EXTRAIT SOURCE
►

RSE comme Redonner du Sens à l’Entreprise, à l’Economie, à l’Engagement, à l’Ethique (Aurep)

16
Jan
2023

Dans un contexte inédit qui fait cohabiter dérèglement climatique, épuisement des ressources, instabilité géopolitique, accroissement des écarts de richesses, les enjeux E, S, G ont pénétré les entreprises, tous secteurs d’activité confondus ; aussi la responsabilité sociétale des entreprises n’est-elle plus un phénomène de mode, une opinion dans un débat, une option, un ‘nice to have’, ne serait-ce que parce que le maintien d’un monde habitable est la condition même de leur pérennité : «  si l’époque géologique qui nous caractérise est celle de l’anthropocène, c’est-à-dire celle qui se définit par l’impact significatif de l’activité humaine sur l’évolution géologique et des écosystèmes, alors ce sont bien aux humains, regroupés en collectifs, états et entreprises qu’incombe la responsabilité d’agir pour en limiter les dégâts, de préserver au maximum ce qui peut l’être et d’anticiper l’adaptation au changement déjà à l’œuvre »[1]

Certes, la législation est de plus en plus exigeante, la taxonomie toujours plus foisonnante, les investissements responsables et durables toujours plus prometteurs, les lanceurs d’alerte qui dénoncent greenwashing et social washing toujours plus courageux … et ce sont autant de signaux forts qui témoignent d’une montée en puissance de la prise de conscience générale que le monde change et qu’il est temps pour les entreprises de s’adapter.

Mais parce que chacun y va de sa démarche, la RSE est aussi rentrée dans une phase de confusion grandissante faisant cohabiter initiatives durables, labellisation tous azimut, controverses et générant incertitude et défiance.

Aussi, après un rapide coup d’œil dans le rétroviseur, je vous invite à revenir aux fondamentaux puis à vous projeter dans un avenir où les entreprises s’engagent vraiment et embarquent toutes leurs parties prenantes sur un chemin du progrès dicté par la seule envie d’avoir un impact positif et durable. A l’image de la communauté des entreprises labellisées B CORP[2] qui ne cherchent pas uniquement à être les meilleures du monde, mais les meilleures pour le monde.

◄

DONNÉES FOURNIES
►

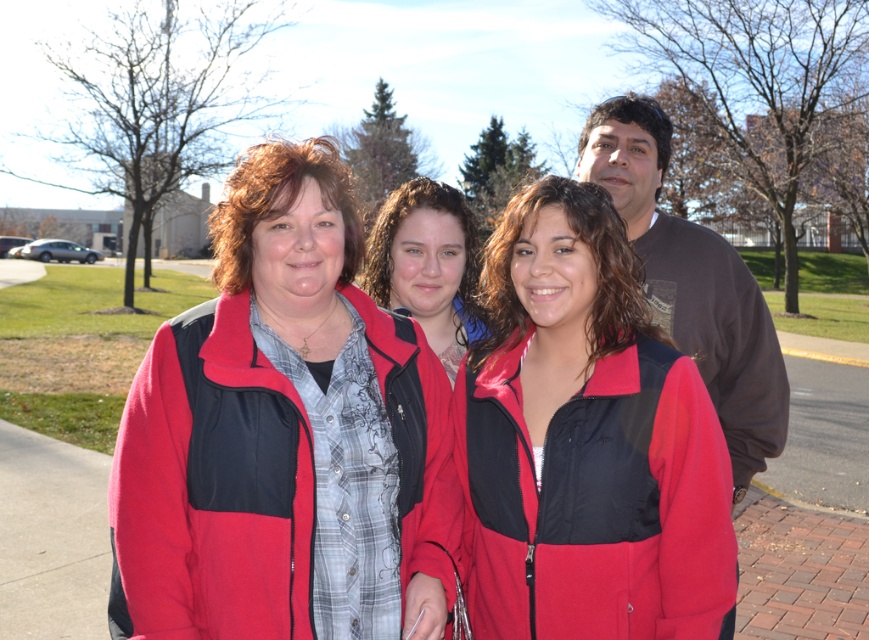
Is red fleece jacket at center further to camera compared to dark gray cotton shirt at upper right?

No, it is not.

From the picture: Can you confirm if red fleece jacket at center is positioned above dark gray cotton shirt at upper right?

No, red fleece jacket at center is not above dark gray cotton shirt at upper right.

Does point (498, 582) come behind point (702, 353)?

No, it is in front of (702, 353).

Image resolution: width=869 pixels, height=640 pixels. Identify the location of red fleece jacket at center. (595, 500).

Who is taller, matte fleece jacket at center or red fleece jackets at center?

Standing taller between the two is red fleece jackets at center.

Identify the location of matte fleece jacket at center. Image resolution: width=869 pixels, height=640 pixels. (211, 488).

Where is `matte fleece jacket at center`? matte fleece jacket at center is located at coordinates (211, 488).

Where is `matte fleece jacket at center`? The image size is (869, 640). matte fleece jacket at center is located at coordinates (211, 488).

Does matte fleece jacket at center appear on the left side of dark gray cotton shirt at upper right?

Yes, matte fleece jacket at center is to the left of dark gray cotton shirt at upper right.

Identify the location of matte fleece jacket at center. (211, 488).

Between point (283, 532) and point (673, 259), which one is positioned behind?

The point (673, 259) is behind.

I want to click on matte fleece jacket at center, so click(x=211, y=488).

◄

LISTE DES TÂCHES
1. Énumérez les phénomènes qui, selon l'extrait sur la RSE, cohabitent dans le contexte inédit évoqué au début.
2. D'après l'extrait sur la RSE, que dénoncent les lanceurs d'alerte ?
Il n'est pas nécessaire de consulter les données.

LISTE DES RÉPONSES
1.
- dérèglement climatique
- épuisement des ressources
- instabilité géopolitique
- accroissement des écarts de richesses

2. Le greenwashing et le social washing.